Data to use section start
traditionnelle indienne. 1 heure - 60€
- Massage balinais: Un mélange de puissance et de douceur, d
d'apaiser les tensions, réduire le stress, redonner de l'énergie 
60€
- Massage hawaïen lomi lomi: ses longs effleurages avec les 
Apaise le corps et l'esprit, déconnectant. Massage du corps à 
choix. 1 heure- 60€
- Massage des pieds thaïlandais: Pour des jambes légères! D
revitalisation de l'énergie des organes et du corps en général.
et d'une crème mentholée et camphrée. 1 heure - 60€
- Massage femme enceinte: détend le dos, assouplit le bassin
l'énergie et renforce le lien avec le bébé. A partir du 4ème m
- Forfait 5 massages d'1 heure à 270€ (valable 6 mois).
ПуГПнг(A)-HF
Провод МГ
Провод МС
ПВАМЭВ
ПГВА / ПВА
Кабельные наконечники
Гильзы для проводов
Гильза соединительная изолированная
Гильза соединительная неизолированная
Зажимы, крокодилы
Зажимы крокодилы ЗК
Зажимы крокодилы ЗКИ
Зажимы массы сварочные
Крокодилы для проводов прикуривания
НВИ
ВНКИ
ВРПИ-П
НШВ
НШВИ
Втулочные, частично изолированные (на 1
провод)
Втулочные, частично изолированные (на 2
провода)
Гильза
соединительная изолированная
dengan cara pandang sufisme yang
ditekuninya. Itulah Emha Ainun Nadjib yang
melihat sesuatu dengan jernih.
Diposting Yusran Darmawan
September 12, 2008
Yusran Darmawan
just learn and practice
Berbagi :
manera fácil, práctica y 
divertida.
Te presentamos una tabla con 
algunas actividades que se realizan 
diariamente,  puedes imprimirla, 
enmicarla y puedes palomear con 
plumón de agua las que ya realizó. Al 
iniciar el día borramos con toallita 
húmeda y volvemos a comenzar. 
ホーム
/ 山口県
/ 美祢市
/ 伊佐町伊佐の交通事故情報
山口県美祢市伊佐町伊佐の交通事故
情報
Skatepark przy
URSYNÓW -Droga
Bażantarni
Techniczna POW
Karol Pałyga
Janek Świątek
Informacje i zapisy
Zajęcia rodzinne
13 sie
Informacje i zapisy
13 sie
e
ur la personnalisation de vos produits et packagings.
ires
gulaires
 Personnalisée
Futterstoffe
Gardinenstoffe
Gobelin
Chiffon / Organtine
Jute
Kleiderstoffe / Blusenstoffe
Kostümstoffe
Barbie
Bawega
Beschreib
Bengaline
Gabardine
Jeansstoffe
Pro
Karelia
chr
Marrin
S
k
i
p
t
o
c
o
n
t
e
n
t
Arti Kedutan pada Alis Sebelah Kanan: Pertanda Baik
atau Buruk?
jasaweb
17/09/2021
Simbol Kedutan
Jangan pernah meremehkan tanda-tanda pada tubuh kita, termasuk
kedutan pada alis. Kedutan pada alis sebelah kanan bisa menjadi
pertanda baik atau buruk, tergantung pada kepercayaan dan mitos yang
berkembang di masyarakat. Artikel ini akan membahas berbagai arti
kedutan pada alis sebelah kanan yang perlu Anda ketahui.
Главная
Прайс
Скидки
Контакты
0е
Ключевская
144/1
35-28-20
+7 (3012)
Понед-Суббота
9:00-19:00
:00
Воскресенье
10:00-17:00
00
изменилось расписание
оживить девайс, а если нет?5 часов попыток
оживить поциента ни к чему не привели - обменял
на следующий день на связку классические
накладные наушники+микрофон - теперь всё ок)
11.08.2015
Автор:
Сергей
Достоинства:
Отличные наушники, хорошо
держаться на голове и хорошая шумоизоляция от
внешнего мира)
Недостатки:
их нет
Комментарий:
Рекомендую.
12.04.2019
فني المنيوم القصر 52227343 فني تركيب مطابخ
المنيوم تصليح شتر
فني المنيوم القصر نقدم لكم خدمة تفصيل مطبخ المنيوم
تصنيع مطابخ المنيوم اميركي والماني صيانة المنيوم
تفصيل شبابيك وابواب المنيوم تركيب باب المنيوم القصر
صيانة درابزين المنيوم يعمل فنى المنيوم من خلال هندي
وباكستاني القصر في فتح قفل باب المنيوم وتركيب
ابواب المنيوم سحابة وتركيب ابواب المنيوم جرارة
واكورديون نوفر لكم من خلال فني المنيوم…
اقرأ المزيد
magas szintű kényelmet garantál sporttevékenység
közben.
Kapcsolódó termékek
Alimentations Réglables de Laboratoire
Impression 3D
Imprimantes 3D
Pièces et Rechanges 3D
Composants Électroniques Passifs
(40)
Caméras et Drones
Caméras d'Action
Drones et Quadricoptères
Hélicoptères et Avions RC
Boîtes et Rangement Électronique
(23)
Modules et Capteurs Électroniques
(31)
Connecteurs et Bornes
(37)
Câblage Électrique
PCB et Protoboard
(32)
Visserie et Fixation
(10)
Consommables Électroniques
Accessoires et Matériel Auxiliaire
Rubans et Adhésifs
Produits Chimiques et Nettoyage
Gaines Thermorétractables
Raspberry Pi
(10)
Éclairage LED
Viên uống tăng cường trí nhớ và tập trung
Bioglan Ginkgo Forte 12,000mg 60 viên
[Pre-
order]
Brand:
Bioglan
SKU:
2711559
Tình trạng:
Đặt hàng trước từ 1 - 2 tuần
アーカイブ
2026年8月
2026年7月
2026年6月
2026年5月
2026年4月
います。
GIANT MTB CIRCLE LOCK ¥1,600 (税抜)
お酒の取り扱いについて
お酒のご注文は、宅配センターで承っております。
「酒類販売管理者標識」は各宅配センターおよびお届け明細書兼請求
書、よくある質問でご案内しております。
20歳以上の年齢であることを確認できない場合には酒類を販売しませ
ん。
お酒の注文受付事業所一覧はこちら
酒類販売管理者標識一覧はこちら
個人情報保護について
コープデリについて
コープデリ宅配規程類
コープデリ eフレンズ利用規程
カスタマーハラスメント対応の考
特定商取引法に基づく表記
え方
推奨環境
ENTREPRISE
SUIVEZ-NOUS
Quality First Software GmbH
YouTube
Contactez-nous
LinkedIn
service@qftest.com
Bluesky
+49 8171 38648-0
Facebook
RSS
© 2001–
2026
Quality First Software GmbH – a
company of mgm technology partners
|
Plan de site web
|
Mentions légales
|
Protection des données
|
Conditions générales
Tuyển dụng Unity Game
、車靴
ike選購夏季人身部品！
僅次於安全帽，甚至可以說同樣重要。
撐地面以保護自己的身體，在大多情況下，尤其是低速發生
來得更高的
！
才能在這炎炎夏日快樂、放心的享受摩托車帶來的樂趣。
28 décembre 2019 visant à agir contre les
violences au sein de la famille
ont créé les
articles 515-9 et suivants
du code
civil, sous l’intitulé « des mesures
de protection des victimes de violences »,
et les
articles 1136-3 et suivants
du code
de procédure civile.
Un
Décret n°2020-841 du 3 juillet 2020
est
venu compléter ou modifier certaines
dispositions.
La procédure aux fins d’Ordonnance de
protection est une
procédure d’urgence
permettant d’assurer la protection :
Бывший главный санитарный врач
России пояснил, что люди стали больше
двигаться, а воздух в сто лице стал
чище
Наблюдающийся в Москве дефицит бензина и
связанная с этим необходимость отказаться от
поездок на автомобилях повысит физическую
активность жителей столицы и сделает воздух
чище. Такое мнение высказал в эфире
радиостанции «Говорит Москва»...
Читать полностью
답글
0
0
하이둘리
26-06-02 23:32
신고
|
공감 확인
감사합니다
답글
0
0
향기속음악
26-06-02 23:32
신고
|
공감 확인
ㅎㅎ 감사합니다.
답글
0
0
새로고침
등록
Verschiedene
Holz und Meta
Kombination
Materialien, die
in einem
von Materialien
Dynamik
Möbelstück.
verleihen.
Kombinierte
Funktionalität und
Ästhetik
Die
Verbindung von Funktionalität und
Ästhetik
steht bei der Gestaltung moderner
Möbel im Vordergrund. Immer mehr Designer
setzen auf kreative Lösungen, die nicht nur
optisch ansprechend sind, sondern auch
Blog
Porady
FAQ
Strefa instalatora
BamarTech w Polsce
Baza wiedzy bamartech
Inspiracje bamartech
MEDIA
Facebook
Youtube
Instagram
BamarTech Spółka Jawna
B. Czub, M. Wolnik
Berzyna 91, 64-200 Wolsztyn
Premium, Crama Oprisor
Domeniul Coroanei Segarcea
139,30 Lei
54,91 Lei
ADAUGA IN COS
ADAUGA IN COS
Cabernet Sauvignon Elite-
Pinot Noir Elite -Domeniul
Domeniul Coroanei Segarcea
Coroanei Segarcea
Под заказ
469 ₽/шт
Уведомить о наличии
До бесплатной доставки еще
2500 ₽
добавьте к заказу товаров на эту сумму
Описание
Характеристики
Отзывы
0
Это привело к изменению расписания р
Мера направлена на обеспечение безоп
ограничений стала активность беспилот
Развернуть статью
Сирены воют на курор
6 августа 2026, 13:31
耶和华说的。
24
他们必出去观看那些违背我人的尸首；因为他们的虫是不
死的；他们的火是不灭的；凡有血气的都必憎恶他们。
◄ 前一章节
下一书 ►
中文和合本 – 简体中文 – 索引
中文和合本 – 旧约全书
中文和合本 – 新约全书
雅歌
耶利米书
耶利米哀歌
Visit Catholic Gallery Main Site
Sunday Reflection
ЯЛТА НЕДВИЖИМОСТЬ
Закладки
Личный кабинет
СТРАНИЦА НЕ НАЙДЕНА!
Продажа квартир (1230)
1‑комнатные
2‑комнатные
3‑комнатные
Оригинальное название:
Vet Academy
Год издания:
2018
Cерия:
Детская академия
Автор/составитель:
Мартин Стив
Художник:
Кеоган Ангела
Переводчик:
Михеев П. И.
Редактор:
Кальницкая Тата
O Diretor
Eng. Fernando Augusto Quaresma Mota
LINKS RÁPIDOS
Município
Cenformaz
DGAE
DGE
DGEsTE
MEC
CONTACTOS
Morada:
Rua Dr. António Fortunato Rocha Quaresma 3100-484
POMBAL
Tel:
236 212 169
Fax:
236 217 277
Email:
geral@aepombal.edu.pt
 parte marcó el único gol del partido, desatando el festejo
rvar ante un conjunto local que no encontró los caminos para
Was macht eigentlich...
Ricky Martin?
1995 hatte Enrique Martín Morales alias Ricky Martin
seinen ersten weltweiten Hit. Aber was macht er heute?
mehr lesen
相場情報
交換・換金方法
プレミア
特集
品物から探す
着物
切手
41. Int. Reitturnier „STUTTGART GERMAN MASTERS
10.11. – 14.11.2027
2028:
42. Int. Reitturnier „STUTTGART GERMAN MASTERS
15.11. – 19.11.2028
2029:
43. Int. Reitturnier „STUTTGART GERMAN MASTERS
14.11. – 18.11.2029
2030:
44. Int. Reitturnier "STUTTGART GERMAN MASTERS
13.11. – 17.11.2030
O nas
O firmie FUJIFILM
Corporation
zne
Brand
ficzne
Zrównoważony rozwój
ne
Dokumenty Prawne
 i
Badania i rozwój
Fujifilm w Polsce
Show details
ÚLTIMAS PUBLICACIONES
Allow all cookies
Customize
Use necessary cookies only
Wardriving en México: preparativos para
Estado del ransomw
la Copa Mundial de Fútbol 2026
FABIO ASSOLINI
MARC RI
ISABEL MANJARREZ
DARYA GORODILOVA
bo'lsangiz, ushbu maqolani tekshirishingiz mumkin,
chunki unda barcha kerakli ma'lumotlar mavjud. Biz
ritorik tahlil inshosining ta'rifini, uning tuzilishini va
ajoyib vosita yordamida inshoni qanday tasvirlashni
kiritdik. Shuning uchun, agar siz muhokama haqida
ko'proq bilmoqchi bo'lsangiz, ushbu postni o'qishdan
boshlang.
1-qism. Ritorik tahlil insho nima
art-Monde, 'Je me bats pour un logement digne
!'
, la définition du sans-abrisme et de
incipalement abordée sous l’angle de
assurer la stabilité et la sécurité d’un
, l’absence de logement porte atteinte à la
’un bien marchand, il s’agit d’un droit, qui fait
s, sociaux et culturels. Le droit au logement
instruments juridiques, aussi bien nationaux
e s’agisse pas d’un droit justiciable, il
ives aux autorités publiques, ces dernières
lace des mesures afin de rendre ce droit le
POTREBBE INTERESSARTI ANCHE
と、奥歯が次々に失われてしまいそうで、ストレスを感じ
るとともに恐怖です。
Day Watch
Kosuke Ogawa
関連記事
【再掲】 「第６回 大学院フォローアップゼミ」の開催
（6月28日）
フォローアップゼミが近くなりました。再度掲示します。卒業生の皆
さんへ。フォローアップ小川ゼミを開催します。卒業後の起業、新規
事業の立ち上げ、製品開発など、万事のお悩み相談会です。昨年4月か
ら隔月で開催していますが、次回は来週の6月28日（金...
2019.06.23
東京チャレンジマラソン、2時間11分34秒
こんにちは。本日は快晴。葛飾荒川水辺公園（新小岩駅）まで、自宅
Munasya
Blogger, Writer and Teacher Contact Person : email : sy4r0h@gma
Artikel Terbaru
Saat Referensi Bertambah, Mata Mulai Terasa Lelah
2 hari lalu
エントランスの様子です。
Data to use section end
*Action item*: Copy every line of the records above, starting with the first, up to and including the line containing "Гильза соединительная неизолированная".

*Solution for this exercise*:
traditionnelle indienne. 1 heure - 60€
- Massage balinais: Un mélange de puissance et de douceur, d
d'apaiser les tensions, réduire le stress, redonner de l'énergie 
60€
- Massage hawaïen lomi lomi: ses longs effleurages avec les 
Apaise le corps et l'esprit, déconnectant. Massage du corps à 
choix. 1 heure- 60€
- Massage des pieds thaïlandais: Pour des jambes légères! D
revitalisation de l'énergie des organes et du corps en général.
et d'une crème mentholée et camphrée. 1 heure - 60€
- Massage femme enceinte: détend le dos, assouplit le bassin
l'énergie et renforce le lien avec le bébé. A partir du 4ème m
- Forfait 5 massages d'1 heure à 270€ (valable 6 mois).
ПуГПнг(A)-HF
Провод МГ
Провод МС
ПВАМЭВ
ПГВА / ПВА
Кабельные наконечники
Гильзы для проводов
Гильза соединительная изолированная
Гильза соединительная неизолированная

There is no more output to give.